Though they were only on television for 11 minutes, Sanchez and Elms spent nearly two hours discussing the ins-and-outs of their business with the sharks.

“They are all very warm, and they got what we are doing,” says Elms. “It’s not just money: You get their connections, advice, access to teams and resources.”

In the eight months since the episode aired, Bee Free Honee has expanded into e-commerce and moved production to a co-packer in Houston, Texas that has boosted their production capacity by 700 percent. In addition to having the product sold at larger grocery store chains, Sanchez and Elms are planning to expand to wholesale distribution, with Bee Free Honee being used as an ingredient in restaurants and hotels nationwide.

“We are a very values-driven company, and we try never to lose sight of the big picture. It’s easy for people to say ‘you’ll save money if you use artificial flavors’ or ‘you’ll cut your time in half if you thicken it with gum,’ but the purpose of this product is not to pump out something sweet; it’s to be part of the overall solution of things not going well in the world.”

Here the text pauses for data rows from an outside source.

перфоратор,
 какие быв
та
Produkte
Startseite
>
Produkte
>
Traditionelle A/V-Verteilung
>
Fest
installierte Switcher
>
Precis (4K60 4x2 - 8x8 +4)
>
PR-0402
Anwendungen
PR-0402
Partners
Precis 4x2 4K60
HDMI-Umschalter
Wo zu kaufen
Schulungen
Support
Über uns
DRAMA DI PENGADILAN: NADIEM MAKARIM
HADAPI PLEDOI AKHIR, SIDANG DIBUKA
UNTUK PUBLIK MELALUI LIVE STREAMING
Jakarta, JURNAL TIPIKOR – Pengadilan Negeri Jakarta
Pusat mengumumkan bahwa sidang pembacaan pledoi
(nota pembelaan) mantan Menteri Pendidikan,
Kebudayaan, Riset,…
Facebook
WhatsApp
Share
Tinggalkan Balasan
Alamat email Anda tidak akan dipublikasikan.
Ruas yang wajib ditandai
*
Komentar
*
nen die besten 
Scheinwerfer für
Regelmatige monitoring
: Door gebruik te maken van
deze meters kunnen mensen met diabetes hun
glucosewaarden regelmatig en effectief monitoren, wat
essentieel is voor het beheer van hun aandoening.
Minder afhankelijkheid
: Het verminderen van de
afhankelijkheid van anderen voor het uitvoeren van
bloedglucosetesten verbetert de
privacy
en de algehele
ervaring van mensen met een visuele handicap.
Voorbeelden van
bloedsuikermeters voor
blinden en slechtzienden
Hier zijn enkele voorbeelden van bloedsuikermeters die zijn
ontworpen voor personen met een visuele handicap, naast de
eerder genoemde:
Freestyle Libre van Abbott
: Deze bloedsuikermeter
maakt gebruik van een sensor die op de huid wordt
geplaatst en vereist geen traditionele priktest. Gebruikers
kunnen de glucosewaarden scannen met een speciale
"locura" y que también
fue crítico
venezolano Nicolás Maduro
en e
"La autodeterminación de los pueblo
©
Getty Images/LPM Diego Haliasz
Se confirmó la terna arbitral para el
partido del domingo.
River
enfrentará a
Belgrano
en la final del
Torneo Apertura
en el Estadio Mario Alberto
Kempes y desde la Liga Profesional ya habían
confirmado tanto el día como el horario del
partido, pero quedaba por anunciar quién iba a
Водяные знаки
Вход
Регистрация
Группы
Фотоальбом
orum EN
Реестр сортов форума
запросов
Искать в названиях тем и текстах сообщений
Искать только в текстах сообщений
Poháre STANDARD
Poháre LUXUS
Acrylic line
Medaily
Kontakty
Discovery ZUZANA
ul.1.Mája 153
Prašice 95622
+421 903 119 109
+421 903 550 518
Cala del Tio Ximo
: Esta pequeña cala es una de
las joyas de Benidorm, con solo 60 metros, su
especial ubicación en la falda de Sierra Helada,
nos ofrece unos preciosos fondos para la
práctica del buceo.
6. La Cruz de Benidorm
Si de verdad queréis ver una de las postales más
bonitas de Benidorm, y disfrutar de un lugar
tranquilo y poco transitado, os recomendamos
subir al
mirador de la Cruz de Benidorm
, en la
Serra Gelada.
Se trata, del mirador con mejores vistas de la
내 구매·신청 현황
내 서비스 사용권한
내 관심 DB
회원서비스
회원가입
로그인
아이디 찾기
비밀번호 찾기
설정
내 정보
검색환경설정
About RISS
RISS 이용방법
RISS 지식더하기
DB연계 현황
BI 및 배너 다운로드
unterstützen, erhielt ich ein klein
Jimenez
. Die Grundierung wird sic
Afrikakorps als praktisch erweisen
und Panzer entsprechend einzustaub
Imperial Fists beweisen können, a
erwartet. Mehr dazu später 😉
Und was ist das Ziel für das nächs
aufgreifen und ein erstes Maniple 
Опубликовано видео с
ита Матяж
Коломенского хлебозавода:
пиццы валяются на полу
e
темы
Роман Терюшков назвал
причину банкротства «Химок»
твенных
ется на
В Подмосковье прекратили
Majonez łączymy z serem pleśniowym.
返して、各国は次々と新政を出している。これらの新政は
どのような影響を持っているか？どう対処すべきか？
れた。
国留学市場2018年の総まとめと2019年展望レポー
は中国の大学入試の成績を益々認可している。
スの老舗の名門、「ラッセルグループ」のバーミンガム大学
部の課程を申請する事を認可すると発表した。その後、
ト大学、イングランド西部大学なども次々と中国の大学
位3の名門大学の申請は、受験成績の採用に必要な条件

Rather than replacing honey completely, Sanchez says her long-term goal is to be an example that smaller-scale beekeeping is the answer to sustaining the pollinators upon which our food system depends.

“We can’t continue the status quo and expect things to get better,” she says. “My dream is to get to the point where we have our own apple orchard and hives, proving that you can be a responsible company not just financially, but also environmentally and socially.”